Sir: In my despatch dated May 1st at Nanking I pointed out that Japan’s policy towards China has been adopted as a means of meeting the problem of her population, and that in carrying out this policy Japan wavers between the more positive plans of the military and the more negative plans of the liberal, organized industrial leaders. I expressed the opinion that, reacting to the disillusionment regarding the benefits to be derived from the newly acquired position in Manchuria, the Japanese military group were then apparently prepared to give the more liberal element in Japan—represented by a part of the Foreign Office—and Japanese industry, an opportunity to win benefits from the Chinese by a more conciliatory policy. I was the more convinced of this willingness of the military to make way for the policy of Japan’s Foreign Office when it was made known in Tokyo early in May that Japan intended to raise the status of its Legation in China to that of an Embassy. Informed persons, Japanese as well as Chinese, accepted this announcement from Tokyo as indicating a triumph for the Foreign Minister, Mr. Hirota. It therefore came as something of a shock to learn from the press that, almost immediately upon this announcement, the military leaders questioned the decision of the Foreign Office and expressed their disapproval.

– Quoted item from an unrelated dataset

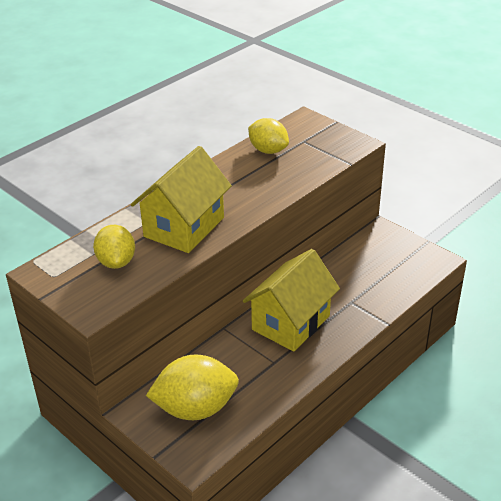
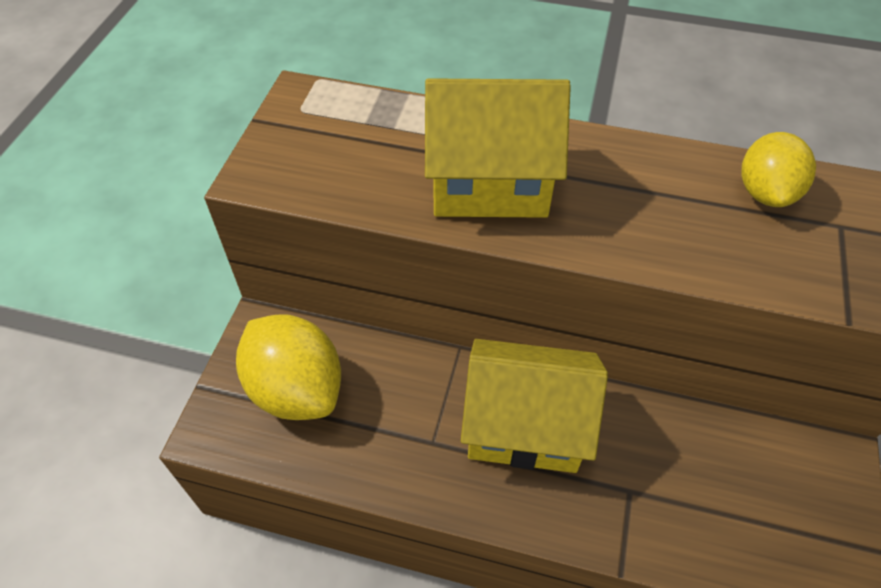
camera: 60 degrees right, 15 degrees up
(116, 262) = (365, 152): yellow lemon -> none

There are times when it seems as though the Japanese military were afflicted with an inferiority complex, accentuated by their failure in recent years in inducing the various peoples of the East, and particularly the Chinese, voluntarily to unite under Japanese leadership and the banner of Pan-Asianism. In my despatch of May 1st above referred to I mentioned the evidences of incompatibility as between Chinese and Japanese. Sometimes it seems as though the Japanese military, in the face of this incompatibility, harbor a feeling of thwarted effort that leads them to desire to force the Chinese to give them what they cannot obtain voluntarily. I have no doubt that the military leaders of Japan are imbued with high ideals for the welfare and position of the yellow races among whom they aspire to be [Page 304] leaders. But there are times when I feel that they resent deeply the fact that the races they desire to lead have not evidenced their appreciation of that idealism.

The Japanese Foreign Office was just as well informed of the activities of the Chinese Nationalist Party (Kuomintang) and its general attitude of anti-foreignism and anti-Japanism as was the Japanese military. But whereas the Foreign Office and industrial Japan, along with the rest of the world, were apparently prepared to let the Kuomintang work its own way out of the absurdities of its present activities, the military, seeing the Chinese recalcitrant and believing that the Foreign Office by its policy of conciliation was stultifying itself in the eyes of the rest of the world and particularly in the eyes of the “cunning” Chinese, was resolved to deal a drastic and forceful blow at the Chinese institutions which in their minds were guilty of deception and insincerity. Mixed with this, of course, was the desire to make clear to the Chinese and to the Japanese that no one might act in any of these matters without the approval of the military general staff, the real rulers of Japan. By means of threats and the movement of various units of the Army to points of strategic advantage, the military were able to force the Chinese to shift all of their political organizations out of Hopei and Chahar Provinces, and to move away the armed forces of the Central Government. The military succeeded in obtaining the elimination from this area of every official to which they were opposed, so that now the Chinese Government will hardly dare to assign to this area an official to whom the Japanese may for some reason or another object.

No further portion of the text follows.